British Broadband services are reported to be a shocking 40% slower than advertised. Recent investigations have found that the average broadband speed in the UK is 7Mbps, which is less than the 12Mbps that some providers claim to be able to offer the consumer. A quarter of people had no access to broadband where they lived.
Broadband blackspots also commonly exist in city centres. It’s commonly thought that it’s only rural customers are left frustrated by the lack of infrastructure for high speed internet. However, living in a city centre you could also be hit by poor broadband service and wind up paying just as much as those whose service is relatively good. Many customers are used to rebooting their broadband up to ten times per day.
BT’s retort is that a price freeze would mean that they would have to wait 12-14 years before seeing a return on their investments. A complete upgrade to fibre optic broadband could mean a bill of £30bn. The most dissatisfied customers are facing up to a 60% shortfall between real and advertised rates.

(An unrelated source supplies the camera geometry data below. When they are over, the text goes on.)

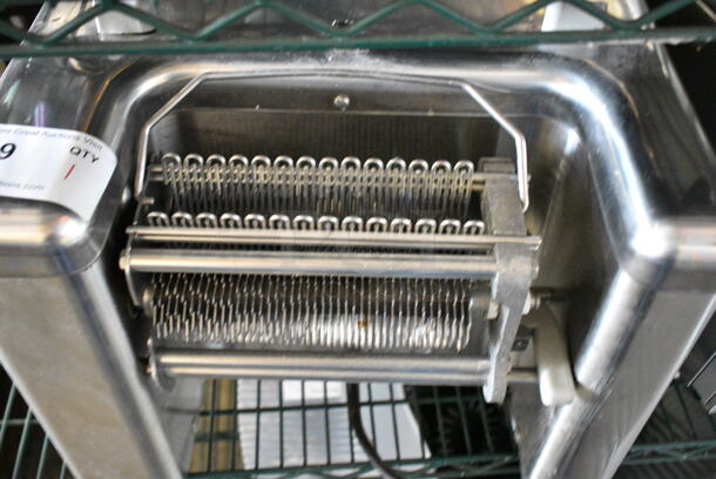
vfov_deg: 35.6
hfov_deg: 51.2
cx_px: 358
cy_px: 240
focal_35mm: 38
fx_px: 747
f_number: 4
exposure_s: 1/50
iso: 6400
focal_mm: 25
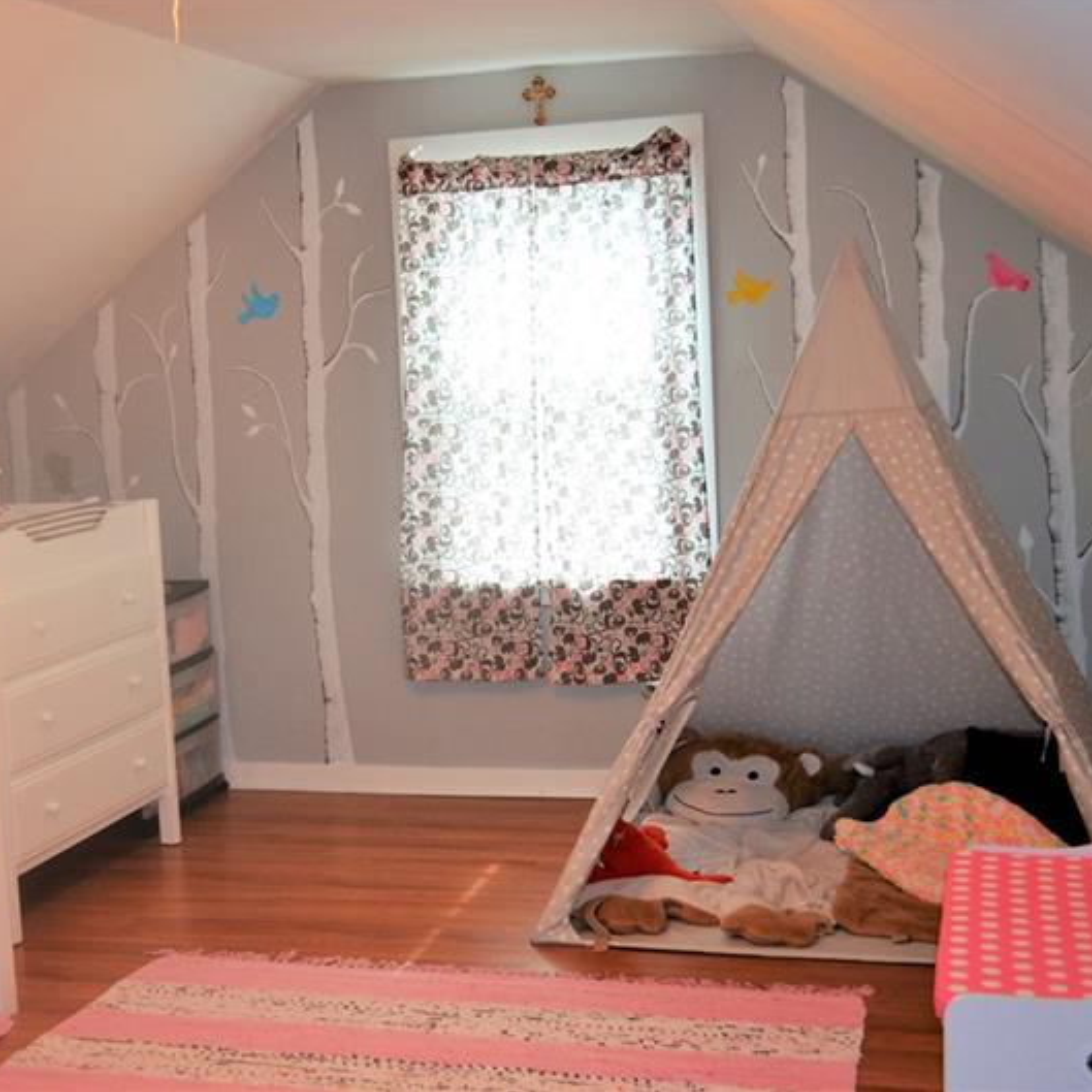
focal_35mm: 54
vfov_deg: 31.6
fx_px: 1927
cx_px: 341
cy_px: 544
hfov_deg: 31.3
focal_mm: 28
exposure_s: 1/60
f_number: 4.5
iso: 560
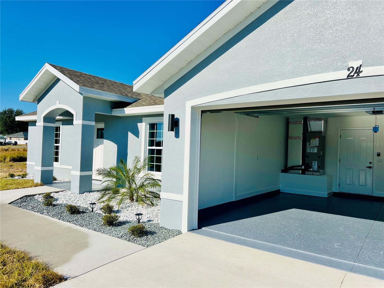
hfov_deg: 67.3
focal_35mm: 26
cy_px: 144
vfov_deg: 53.1
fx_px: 288
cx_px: 192
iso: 50
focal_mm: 5.7
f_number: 1.5
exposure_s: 1/8000
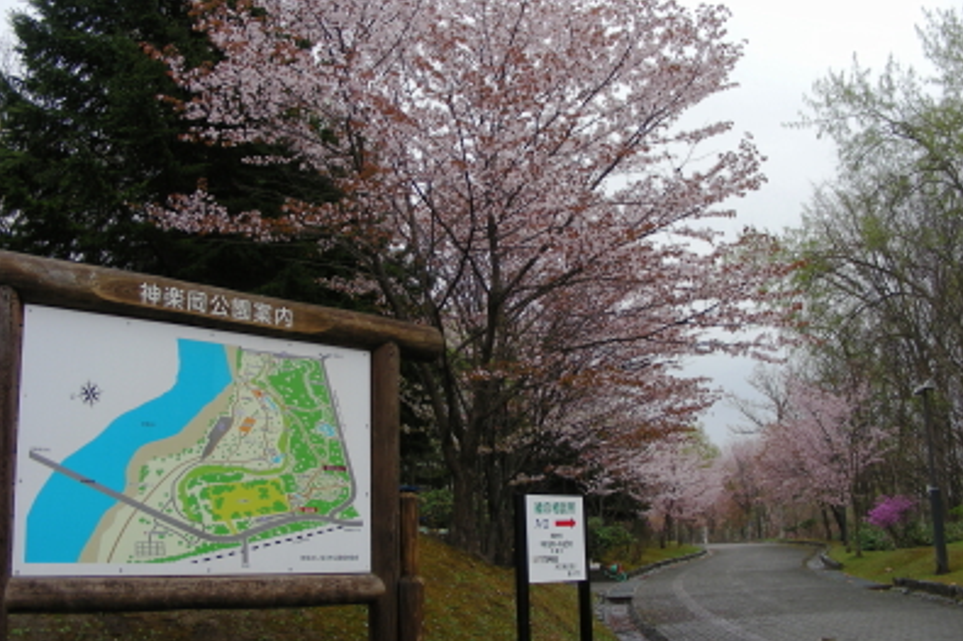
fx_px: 1069
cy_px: 319
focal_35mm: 40
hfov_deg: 48.5
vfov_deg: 33.4
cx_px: 480
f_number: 3.5
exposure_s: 1/126
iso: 50
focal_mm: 6.3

European and Asian broadband speeds are far higher, despite the fact that the British online economy is the most important in all of the G20 countries. Pricing announced for the new network has been controversial because of the doubled cost of using the new fibre infrastructure than BT is planning to roll out to two-thirds of the country by 2015.
However, Communications Minister Ed Vaizey maintains that the UK will have the best broadband network in Europe by the year 2015. The general public and technology commentators are however, not as optimistic and fear that the UK will become the laughing stock of the rest of the world if it cannot provide quick and reasonably priced broadband for its citizens.